** WHAT YOU HAVE TO DO **
From the excerpt on cache blocks and working sets, return word for word the span starting at "On modern computers, $B=64$" and ending at "the L1/L2/L3 caches.".

** EXCERPT **

● ● ● ●

If caches merely contained \emph{exactly} the bytes that had been
retrieved previously, then only temporal locality would benefit.
Instead, we partition the addressable memory space into \emph{cache
blocks}, each containing $B$ bytes.
\begin{definition}[Cache block]
A $B$-byte chunk of memory, where $B$ is a power of two.
\end{definition}
Whenever we have a cache miss, the entire block containing the
requested address is copied into the cache. This means that
subsequent accesses to addresses that fall within the same block will
result in cache hits. This means that programs that exhibit good
spatial locality will have more cache hits.
On modern computers, $B=64$ is common. It is important to be aware
that the organisation of memory into cache blocks does not affect
addressing: data is still byte-addressed, and programs are not
directly aware of $B$. We merely say that the first $B$ bytes of
memory belong to the first cache block, the next $B$ bytes to the
second, and so on. This means a memory address $x$ belongs to block
$x mod B$. When $B$ is a power of 2 $B=2^{m}$, this can be computed
simply by dropping the $b$ least significant bits of $m$. We will
return to this in \cref{sec:cache-organisation}. Each level of the
memory hierarchy may use different cache block sizes, although they
are usually the same for the L1/L2/L3 caches.
Caching is effective when the data being actively actively by the
program within some bounded period of time fits within the cache. We
call the size of this actively used data the \emph{working set}.
\begin{definition}[Working set]
The amount of memory accessed by a program within a bounded period
of time.
\end{definition}
\begin{definition}[Memory footprint]
The total amount of memory allocated by a program.
\end{definition}
During the total runtime of a process, different working sets may be
in use, as the program switches between different subtasks. Consider
a data analysis program sequentially processes a collection of files,
one at a time, by loading them into memory. We would characterise the
working set of such a program as the size of a \emph{single} file
(perhaps the largest one), rather than summing the sizes of all files.
We also focus only on data that is being frequently accessed. It is
fine for the total memory footprint of a program to exceed what can be
stored in the cache, as the excess is simply stored further down in
the memory hierarchy. It is not unusual for programs to keep large
amounts of data in memory at the same time, while actively working on
only small parts at a time. Indeed, this is exactly how to make best
use of the memory hierarchy.

● ● ● ●

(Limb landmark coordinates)
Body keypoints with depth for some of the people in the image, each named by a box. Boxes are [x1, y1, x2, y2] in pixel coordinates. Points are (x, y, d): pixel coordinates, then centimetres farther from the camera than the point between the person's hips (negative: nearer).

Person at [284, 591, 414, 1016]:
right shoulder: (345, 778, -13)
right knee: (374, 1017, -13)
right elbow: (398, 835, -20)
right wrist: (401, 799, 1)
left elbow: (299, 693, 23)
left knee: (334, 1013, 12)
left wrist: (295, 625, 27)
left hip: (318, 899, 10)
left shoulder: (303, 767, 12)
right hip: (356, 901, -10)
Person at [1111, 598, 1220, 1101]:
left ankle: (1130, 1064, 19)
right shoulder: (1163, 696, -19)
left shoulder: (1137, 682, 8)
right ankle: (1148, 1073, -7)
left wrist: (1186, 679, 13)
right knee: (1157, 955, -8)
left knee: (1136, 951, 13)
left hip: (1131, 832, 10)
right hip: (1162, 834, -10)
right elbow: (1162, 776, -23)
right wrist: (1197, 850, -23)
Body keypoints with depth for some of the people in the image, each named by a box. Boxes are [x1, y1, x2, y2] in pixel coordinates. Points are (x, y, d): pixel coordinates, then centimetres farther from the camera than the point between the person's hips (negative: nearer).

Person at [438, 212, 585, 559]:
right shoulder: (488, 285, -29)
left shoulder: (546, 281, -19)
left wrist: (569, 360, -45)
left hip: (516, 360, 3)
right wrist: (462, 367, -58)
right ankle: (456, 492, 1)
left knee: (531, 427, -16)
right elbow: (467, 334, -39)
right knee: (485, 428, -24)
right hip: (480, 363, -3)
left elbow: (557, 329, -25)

● ● ● ●

** SOLUTION FOR THIS PROBLEM **
On modern computers, $B=64$ is common. It is important to be aware
that the organisation of memory into cache blocks does not affect
addressing: data is still byte-addressed, and programs are not
directly aware of $B$. We merely say that the first $B$ bytes of
memory belong to the first cache block, the next $B$ bytes to the
second, and so on. This means a memory address $x$ belongs to block
$x mod B$. When $B$ is a power of 2 $B=2^{m}$, this can be computed
simply by dropping the $b$ least significant bits of $m$. We will
return to this in \cref{sec:cache-organisation}. Each level of the
memory hierarchy may use different cache block sizes, although they
are usually the same for the L1/L2/L3 caches.